Kepala Dinas Ketenagakerjaan dan Transmigrasi (Disnakertrans) Provinsi Jawa Tengah, Ahmad Aziz, sosialisasi kebijakan upah minimum tahun 2026 sudah dilaksanakan bersama Menteri Dalam Negeri (Mendagri) Tito Karnavian, dan Menteri Ketenagakerjaan (Menaker) Yassierli, secara daring, Rabu (17/12/2025).
“Dalam kesempatan itu disampaikan oleh Menaker terkait waktu penetapannya semua sama. Jadi antara UMP dan UMK, termasuk UMSP dan UMSK ditetapkan tanggal 24 Desember 2025,” kata Aziz, dikutip dari laman Pemprov Jateng, Sabtu (20/12/2025).
Ia menjelaskan, terkait formula upah minimum masih menggunakan inflasi, pertumbuhan ekonomi, dan alfa. Rumusannya antara lain inflasi ditambah hasil pertumbuhan ekonomi (PE) dikalikan alfa (a). Rentang alfa yang ditentukan dalam PP tersebut antara 0,5-0,9.
Penentuan nilai alfa yang nanti akan digunakan dalam menghitung upah minimum provinsi dan kabupaten/ kota, ditentukan dalam pembahasan Dewan Pengupahan Provinsi maupun Dewan Pengupahan Kabupaten/ Kota.
“Terkait alfa itu bagian dari dinamika yang ada di dewan pengupahan. Tentunya nanti ada kajian, alasan, dan sebagainya. Nanti akan diramu oleh Dewan Pengupahan,” jelasnya.
Lebih lanjut, alur penetapan UMP dan UMSP dimulai dari pembahasan di Dewan Pengupahan Provinsi. Hasil pembahasan akan direkomendasikan kepada gubernur, selanjutnya ditetapkan oleh Gubernur pada 24 Desember 2025.
Sementara alur penetapan UMK dan UMSK dimulai dari pembahasan di Dewan Pengupahan Kabupaten/ Kota, kemudian disampaikan kepada Bupati/ Wali Kota. Selanjutnya direkomendasikan kepada Gubernur paling lambat 22 Desember 2025, untuk nanti ditetapkan pada 24 Desember 2025.
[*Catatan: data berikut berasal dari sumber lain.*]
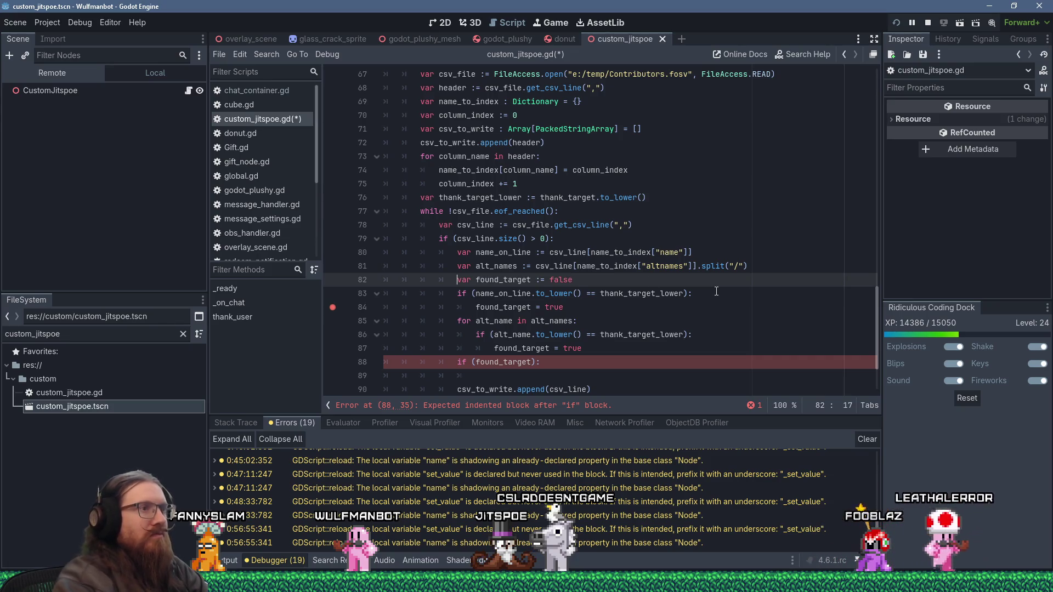
key("shift+Delete")
key("Up")
key("Up")
key("Up")
key("Home")
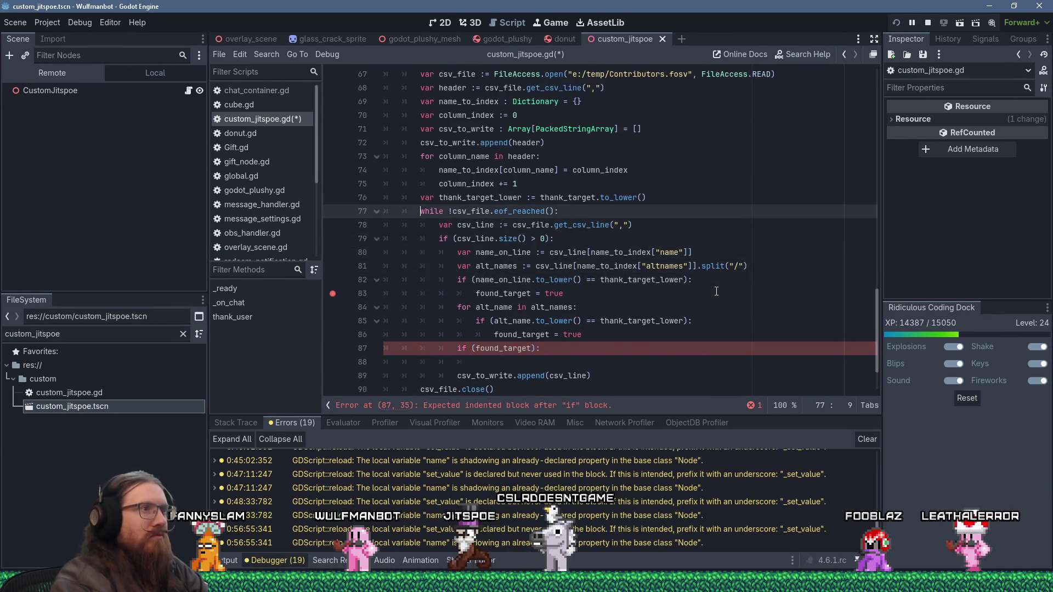
type("var found_target := false")
key("BackSpace")
key("BackSpace")
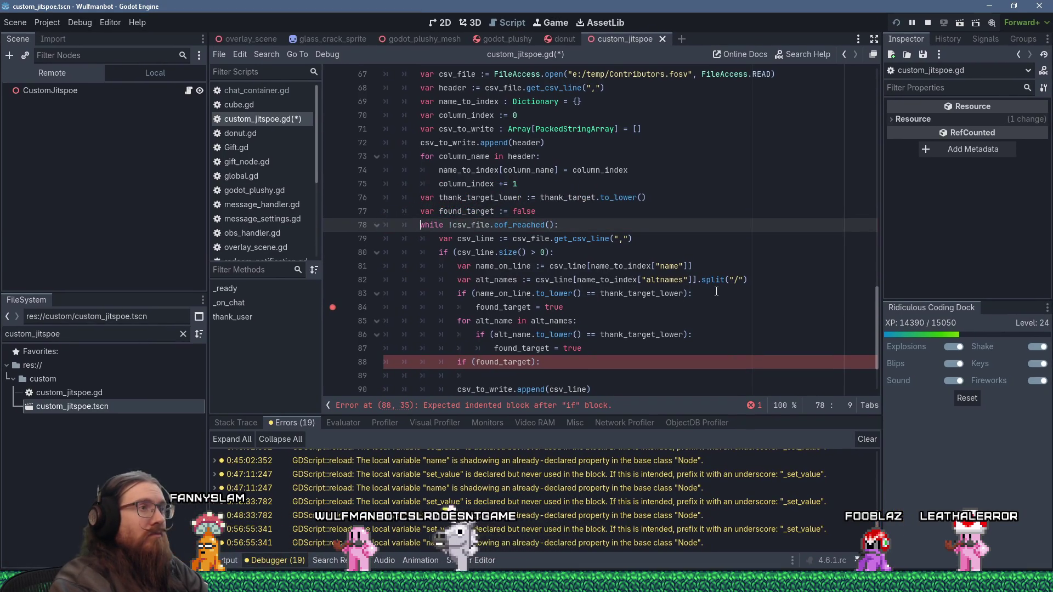
- Declare found_target_this_line := false for each row after the alt_names split
key("Up")
key("Down")
key("Down")
key("Down")
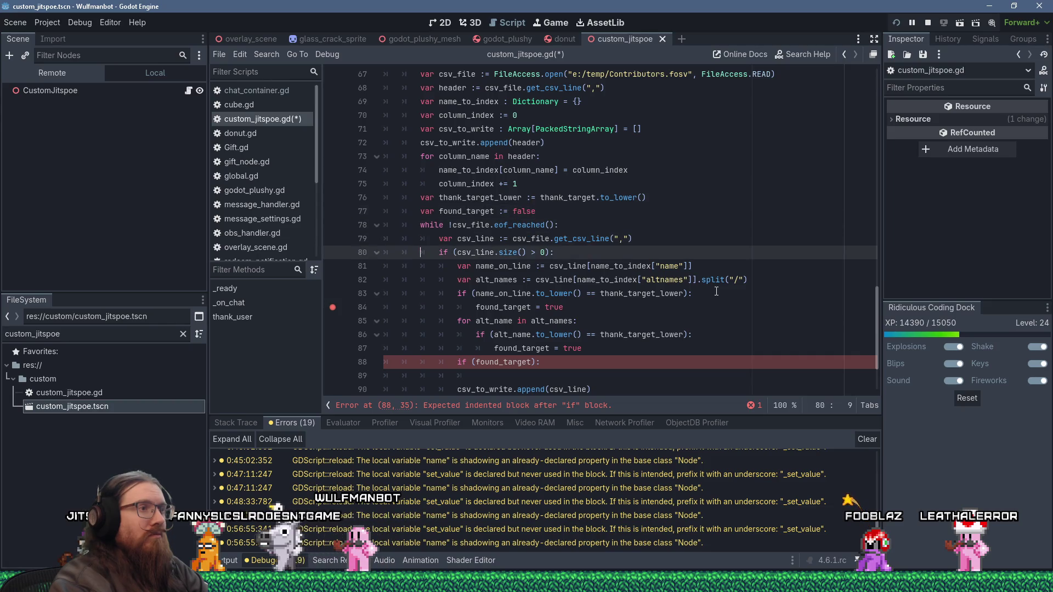
key("Down")
key("Down")
key("Down")
key("Up")
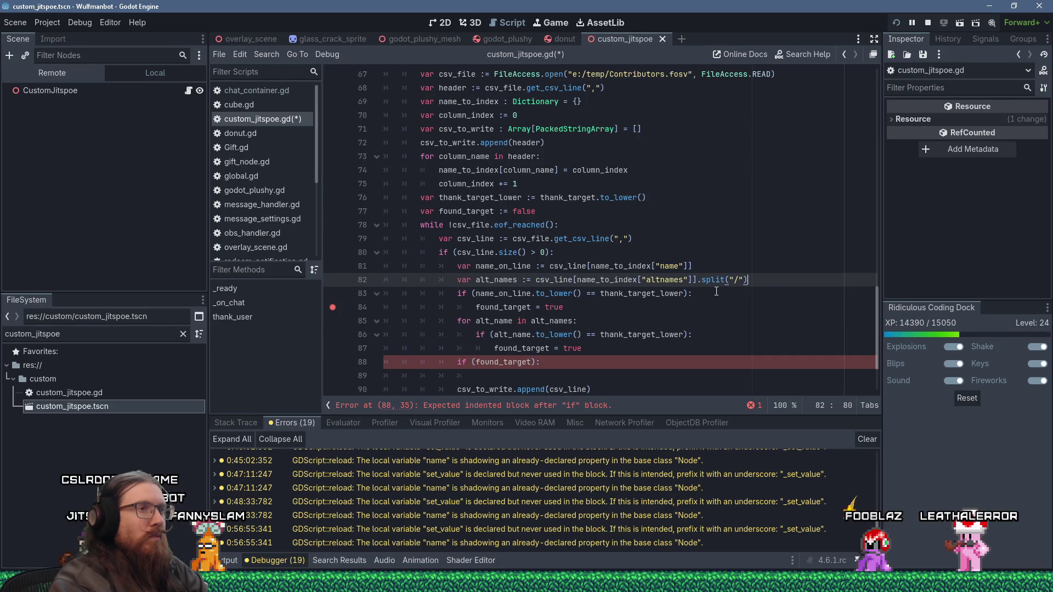
key("Return")
type("var f")
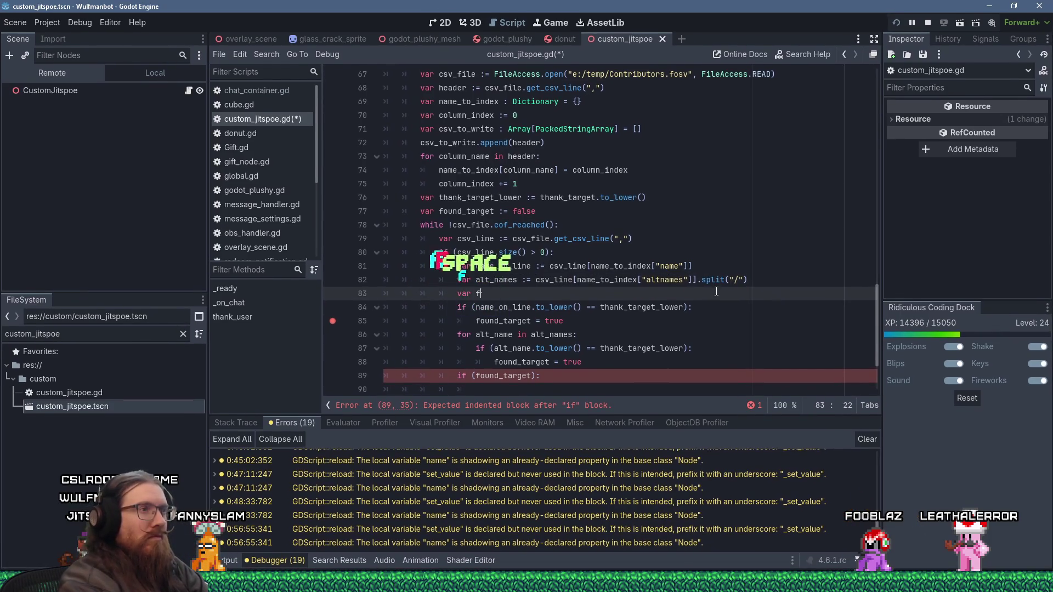
type("ound_")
Dalam pembahasan dewan pengupahan itu nanti juga akan membahas berbagai usulan dari perwakilan serikat buruh/ pekerja, organisasi pengusaha, serta pakar dan akademisi.
Terkait upah minimum sektoral provinsi, Aziz secara rinci menjelaskan, ranahnya ada dalam pembahasan Dewan Pengupahan Provinsi. Begitu juga untuk kabupaten/ kota ada di Dewan Pengupahan Kabupaten/ Kota. Saat ini belum ada sektor yang ditentukan terkait UMSP 2026, karena menunggu hasil rekomendasi dari dewan pengupahan.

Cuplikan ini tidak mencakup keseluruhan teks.